Alžbeta Brezáková (1921 – 24 April 2015) was a Slovak nurse and the third wife of Ferdinand I of Bulgaria. The daughter of a castellan employed by the House of Saxe-Coburg and Gotha-Koháry, she served as a royal nanny and as personal assistant to the deposed Tsar Ferdinand while he lived in exile in Germany. They were secretly married in 1947. She was 60 years younger than her husband and was the first Slovak and the first commoner to marry into the Bulgarian royal family. The validity of their morganatic marriage was questioned by Slovak writer Anton Hykisch, whose family was also employed by the Tsar.

== Biography ==
Brezáková was born in 1921 in Coburg and was of Slovak descent. Her parents, Juraj Brezák and Anna Brezáková, were both employed by the House of Saxe-Coburg and Gotha-Koháry in Coburg. Her father was an orphan and grew up in Muráň under the care of Ferdinand I of Bulgaria, who paid for his education and brought him on hunting trips. Brezáková lived with her parents in Coburg for five years before the family returned to Czechoslovakia.

As an adult, Brezáková lived in the Svätý Anton manor house, where her father served as a castellan for Tsar Ferdinand. In 1936, she began working for Ferdinand as an assistant, overseeing the administrative work of his employees, and as a nanny to his children.
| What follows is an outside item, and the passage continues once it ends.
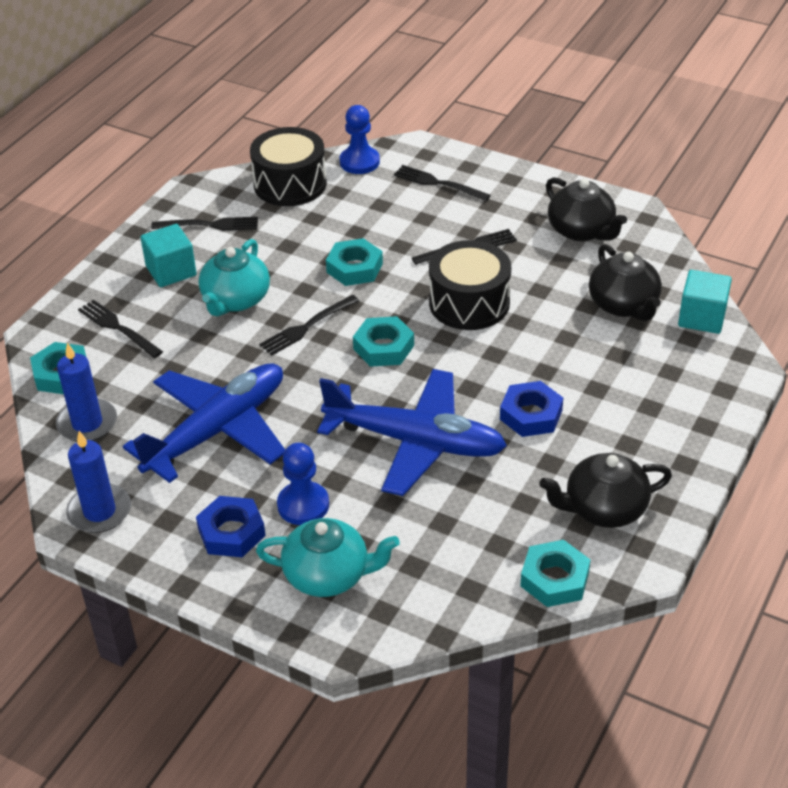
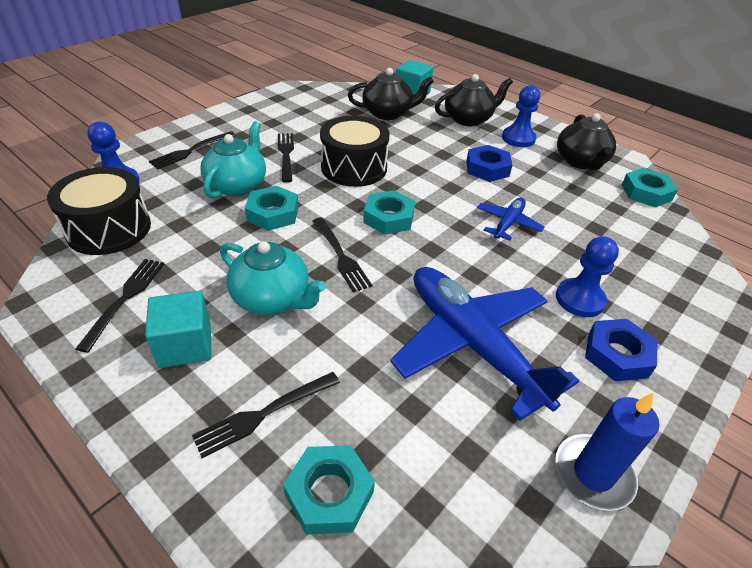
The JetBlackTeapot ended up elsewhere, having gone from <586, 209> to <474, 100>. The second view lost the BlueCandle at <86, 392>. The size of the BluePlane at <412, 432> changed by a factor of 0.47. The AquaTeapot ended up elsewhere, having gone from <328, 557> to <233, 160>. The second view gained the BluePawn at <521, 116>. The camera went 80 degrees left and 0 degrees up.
She was responsible for arranging the transfer of Ferdinand's library in the Palais Coburg in Vienna to the Svätý Anton manor house.

On 12 August 1947, she married Ferdinand in a secret ceremony in Bamberg. She was the former Tsar's third wife and the first Slovak and commoner to marry into the Bulgarian royal family. At the time of their marriage, she was twenty-six and he was eighty-six. Her husband, who had been deposed in 1918, lived in exile in Germany. The year before their marriage, his grandson Simeon II of Bulgaria, was deposed and the monarchy abolished under the formation of the People's Republic of Bulgaria. Ferdinand died one year after the marriage took place, on 10 September 1948. After his death, Brezáková returned to Slovakia, where she remarried and gave birth to a daughter, named Hildegard. She lived the remainder of her life in a tenement in Komárno. She died in Bratislava on 24 April 2015.

== Validity of royal marriage ==
The Slovak writer Anton Hykisch wrote that he doubted the validity of the marriage between the Tsar and Brezáková. Hykisch wrote that Ferdinand was "very proud of his origins" and that he did not believe the Tsar would enter "into a misalliance marriage." He stated that Ferdinand may have "arranged some theater with church dignitaries" but that no official documents exist regarding the marriage and that after Ferdinand's death, Brezáková did not claim rights to his estate and immediately left Germany for Slovakia, where she remarried.